━━━━━ SUPPLIED PASSAGE ━━━━━

Dweller Interview- Stolls

Wind River Dweller Interview – Living Tiny with a Family of Five

Have you ever wondered what it would be like to live as a family with small children in a tiny home? We recently did an interview with Wind River tiny home owners Cassidy and Dawson that sheds light on living with not one, but three small children inside a 24’ tiny home. They also talk about their experience buying a tiny home second-hand, and what it’s like working from home. Most importantly, they talk about the ups and downs of living tiny, and what they’ve learned from their tiny home journey. “Living tiny has shown us what we value most,” Cassidy says, “especially that we value family. We value people. We value our children.”

“…everything we have we really love.”

 

Q:

Usually we’re doing these Dweller Interviews with our previous clients that we’ve worked with throughout a build, but you bought your Wind River tiny home second-hand, so this is a bit different. We’re excited to hear about your backstory and what led you to going tiny.

A:

It started when we felt like God called us to move to Tennessee. We were living in Pennsylvania and didn’t know what our next step was, so we started thinking and feeling things out. “What about an RV? What about a tiny house? What about a situation like this or that?” We were leaning toward a tiny house because the lifestyle really interested us, so we just started looking on Facebook Marketplace. One day, we found a tiny house located in Maine, 18 hours away. It was kind of our dream—all of the detailing, all of the wood. It was just exactly our style. It had never been lived in. It was won in a prize drawing apparently, and it was a good steal, so we went for it.

Q:

So was that the first tiny home you found? Did you look at any others?

A:

No. Once we saw it, we couldn’t stop thinking about it. After looking through the pictures, we were just in love and the layout and quality were just so much nicer than any of the others we had seen. So we contacted the owner and told her we were really interested in it—even though it felt so ridiculous to drive that far to get it. We decided to go look at it and if we liked it, we’d take it home that day so we wouldn’t have to make the drive back and forth multiple times.

The trip was a bit crazy, actually, because we got halfway to Maine and realized we forgot the money! There were no banks we could use, so we had to turn around and drive several hours back. By the time we got to Maine it was 8:00pm and it was getting dark. But we looked at the tiny home and were so in love. We knew this was our tiny house!

But then we had an issue with our truck being too small to tow the tiny house. We decided to rent a Uhaul, but it was too late and they were closed, so that night we slept in a WalMart parking lot in our truck with our one-year-old daughter.

The next day we got to Uhaul, purchased a ball hitch, and finally hooked up to the tiny home. We drove separately all the way home, which took longer because we had to go super slow. It probably took about double the time on the return trip.

━━━━━ LISTING ━━━━━

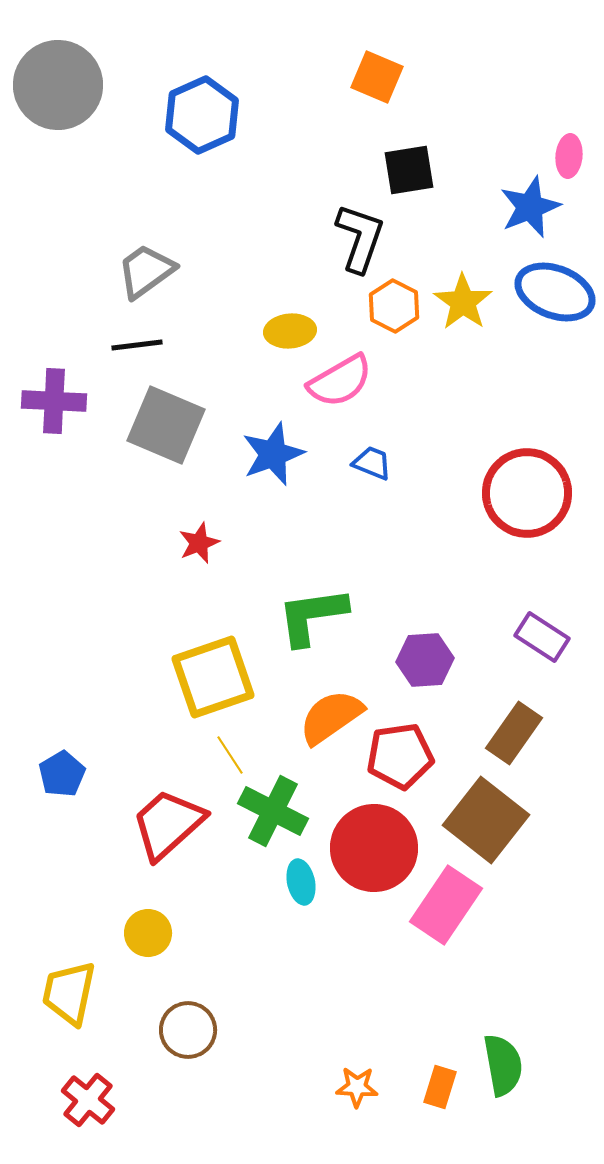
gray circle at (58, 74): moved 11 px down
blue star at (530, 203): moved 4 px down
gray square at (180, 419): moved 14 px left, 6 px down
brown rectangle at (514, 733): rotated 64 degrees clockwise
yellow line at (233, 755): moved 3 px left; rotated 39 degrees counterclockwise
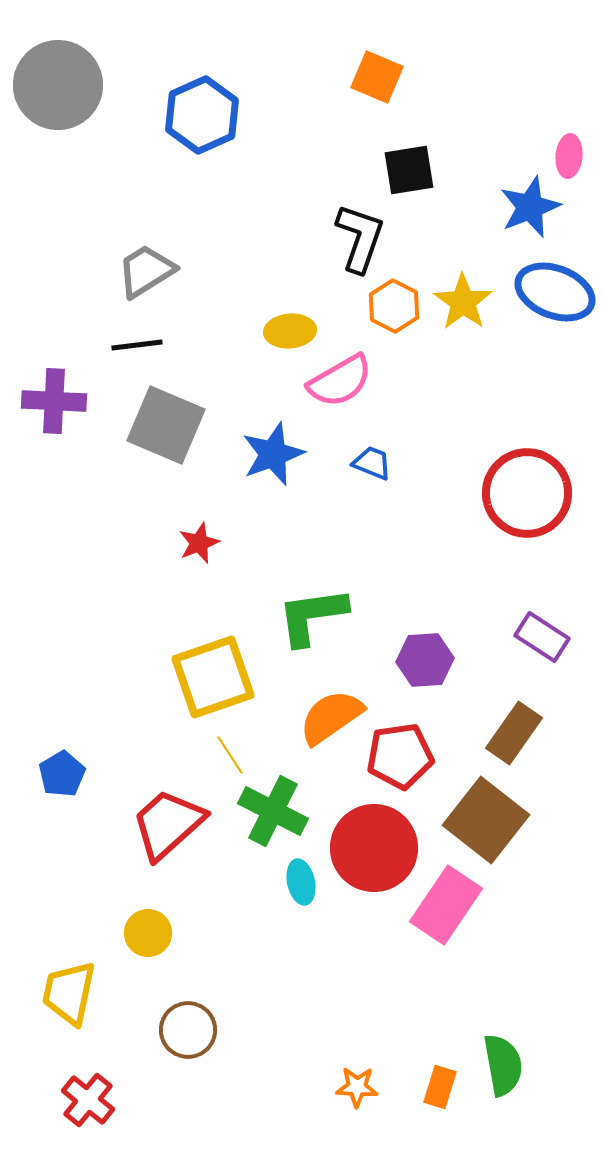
gray trapezoid at (146, 271): rotated 4 degrees clockwise
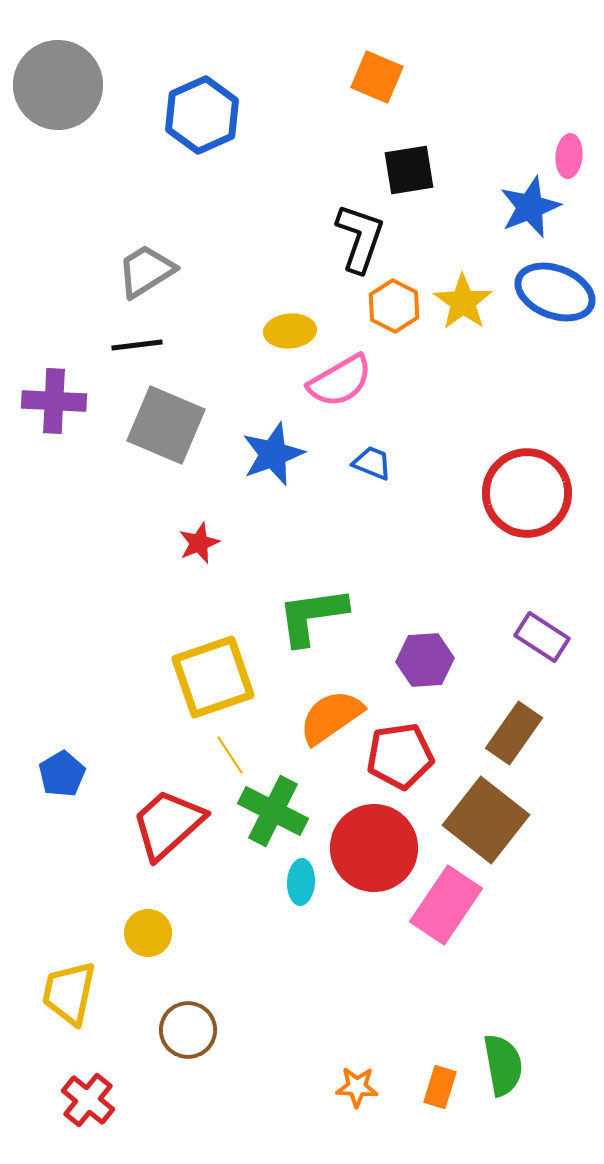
cyan ellipse at (301, 882): rotated 15 degrees clockwise
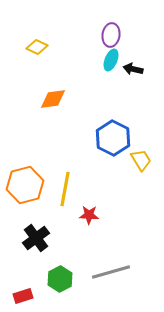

━━━━━

• WORK TO DO
[1] Write out everything in the tiny home interview from "The trip was" down to "our one-year-old daughter.", word for word.
[2] Extend the tiny home interview past its final sentence, picking up right where it ends.

• IN RESPONSE
[1]
The trip was a bit crazy, actually, because we got halfway to Maine and realized we forgot the money! There were no banks we could use, so we had to turn around and drive several hours back. By the time we got to Maine it was 8:00pm and it was getting dark. But we looked at the tiny home and were so in love. We knew this was our tiny house!

But then we had an issue with our truck being too small to tow the tiny house. We decided to rent a Uhaul, but it was too late and they were closed, so that night we slept in a WalMart parking lot in our truck with our one-year-old daughter.

[2]
The whole experience was a wild ride, but it helped that we were able to speak with you all at Wind River and work out the issue with the title. You guys were amazing, which made us feel like, yes, this is the right thing for us.

Q:

That’s great! So how is the house working out for you?

A:

Once we got it, we put in a lot of specific things that we wanted. We built a wall for the loft, because we have children. Dawson put in a lot of furniture. Recently we added a hammock.

There are some pros and cons to tiny living, and having a lot of children is an additional challenge. I’ll start with the pros. It gets us outside so often. I feel like I spend a majority of my time outside with my children. Dawson works outside in our front yard so we’re just literally always outside. It really puts value on everything that we own because we can’t own as much as most people. Before we moved in, we literally sold everything. We had a full house of furniture, all of our wedding gifts. We sold everything. What’s the use of putting all this stuff that we really don’t need anyway into storage? All that we have is inside of our house and the few bins of things that we can’t fit are at Dawson’s parents’ house. It’s shown us what we value most—especially that we value family. We value people. We value our children. We don’t have to keep cleaning all day long because we don’t have a huge house to clean. So that’s the biggest pro—finding what’s most valuable to us and the fact that we’re outside a lot, out in nature. It really brings us together and helps us enjoy the simple things in life.

The biggest challenge for us is having children in a tiny house. I could live in a tiny house all the time, but children come with a lot of stuff. There are certain things that you just can’t expand in a tiny house. For example, I’ve been really wanting to start teaching the kids ABCs. And you don’t need all the fluff, but you do need some supplies and there’s just not a lot of space. You can only do so much. We also haven’t been able to expand as much as we would want into certain hobbies. I’m into crafts, but that’s what’s in the bins at his parents’ house. I don’t have space for that stuff.

But our hearts have always leaned toward a minimalist way of living and regardless of where we move next, though it may not be a tiny house, it’s still going to be very small. We feel like a lot of people just have so much stuff that they don’t know what to do with. Minimalism for us is about our relationship with things. It’s not about only having a spork and a plate. Are we using the things that we have? Do we actually love what we have? Our closet space is tiny, and we have five people’s clothes in there. All the children have a bin that’s 12” x 6” and then we have a shelf each. We need to love the clothes we have because we don’t have space for anything else. So it’s good in that way—but there’s also not a lot of space for things like winter coats and winter boots.

Q:

That kind of speaks to one of the questions we had about storage because storage is always a premium in tiny homes. Even for single or double dwellers, but for a family of 5, we can imagine how difficult that might be. Are there any tricks or habits, or even constraints you have for storage?

A:

Like we said, everything we have we really love. When it comes to clothes and shoes and coats, we often buy the best quality because when you buy cheap, you have a tendency to keep buying so you end up with like 5 coats. And when you buy quality, you don’t have to keep buying because it lasts longer. Whatever we put into our closet, we make sure it’s quality. And outside we have a little shed where we keep the stroller and a few things.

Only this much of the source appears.